ABSTRACT

An interesting-if sometimes tedious and provoking-book from Dr Macfarlane, and an immensely important and stimulating book from Mr Thomas! Both raise questions of historiographical method. Macfarlane’s study is subtitled ‘an essay in historical anthropology’. Thomas published an important article in Past and Present in 1963, on ‘History and anthropology’,1 followed (in 1964) by a study of ‘Work and leisure in preindustrial society’,2 which located further problems in this area. In 1966 he published a credo in The Times Literary Supplement, in which he called for ‘a more systematic indoctrination’ of historians ‘in the social sciences’, which sciences were defined as including not only anthropology and demography, but also social psychology and sociology:

If the analysis of the past is to be rigorous, then the construction of an historical typology, a means of classifying and comparing, is an urgent desideratum. It cannot come from sociology alone, but an education in the concepts of sociology seems the quickest way of attaining it. (Thomas, 1966, pp. 275-6)3

How far do these books signal the arrival of a new history, with distinctively new methods?
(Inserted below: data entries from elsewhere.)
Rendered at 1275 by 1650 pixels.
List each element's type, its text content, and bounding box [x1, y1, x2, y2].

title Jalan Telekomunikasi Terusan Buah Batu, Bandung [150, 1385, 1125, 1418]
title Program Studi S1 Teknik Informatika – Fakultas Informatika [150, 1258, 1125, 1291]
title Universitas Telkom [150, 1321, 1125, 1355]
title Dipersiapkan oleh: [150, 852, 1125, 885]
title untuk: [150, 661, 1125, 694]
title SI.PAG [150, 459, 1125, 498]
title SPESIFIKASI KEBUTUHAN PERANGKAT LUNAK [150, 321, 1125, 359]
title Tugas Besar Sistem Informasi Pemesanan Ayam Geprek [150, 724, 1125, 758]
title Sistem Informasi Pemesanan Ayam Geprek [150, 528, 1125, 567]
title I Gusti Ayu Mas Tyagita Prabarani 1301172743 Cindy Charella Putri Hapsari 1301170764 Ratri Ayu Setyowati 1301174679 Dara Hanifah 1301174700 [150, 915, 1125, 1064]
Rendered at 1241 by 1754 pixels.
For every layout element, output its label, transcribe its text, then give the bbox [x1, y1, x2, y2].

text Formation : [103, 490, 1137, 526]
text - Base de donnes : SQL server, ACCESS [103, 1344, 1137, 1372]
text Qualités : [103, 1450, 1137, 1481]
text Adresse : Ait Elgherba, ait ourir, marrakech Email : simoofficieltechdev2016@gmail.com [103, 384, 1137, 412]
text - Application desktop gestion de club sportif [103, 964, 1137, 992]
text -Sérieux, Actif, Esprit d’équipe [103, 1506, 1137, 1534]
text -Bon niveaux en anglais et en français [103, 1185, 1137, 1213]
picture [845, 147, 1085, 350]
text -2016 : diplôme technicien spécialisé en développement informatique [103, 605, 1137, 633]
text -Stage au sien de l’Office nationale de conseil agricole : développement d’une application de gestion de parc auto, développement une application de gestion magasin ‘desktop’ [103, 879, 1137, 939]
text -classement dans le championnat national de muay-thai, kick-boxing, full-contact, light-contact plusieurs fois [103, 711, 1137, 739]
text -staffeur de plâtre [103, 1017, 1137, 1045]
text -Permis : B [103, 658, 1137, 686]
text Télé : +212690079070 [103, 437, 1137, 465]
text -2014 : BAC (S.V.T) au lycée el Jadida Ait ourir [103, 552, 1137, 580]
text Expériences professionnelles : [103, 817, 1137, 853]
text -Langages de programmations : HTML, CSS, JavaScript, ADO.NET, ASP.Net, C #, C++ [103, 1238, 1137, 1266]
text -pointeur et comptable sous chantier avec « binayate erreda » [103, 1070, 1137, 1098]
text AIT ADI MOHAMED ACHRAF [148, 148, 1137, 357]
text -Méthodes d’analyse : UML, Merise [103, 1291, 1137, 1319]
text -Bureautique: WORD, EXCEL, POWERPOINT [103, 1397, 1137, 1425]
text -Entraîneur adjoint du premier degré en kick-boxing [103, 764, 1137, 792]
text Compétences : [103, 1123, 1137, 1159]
Macfarlane (in this sense) offers most, but his accomplishment is modest. He submits Ralph Josselin’s diaries to patient and intensive scrutiny, supplementing their evidence where possible from other sources, and the questions which he puts to this source material are prompted by his anthropological training. The originality of this method-and, in particular, the systematic examination of a single source-has perhaps led some readers to overestimate its productiveness, and to underestimate several of the difficulties inherent in the method.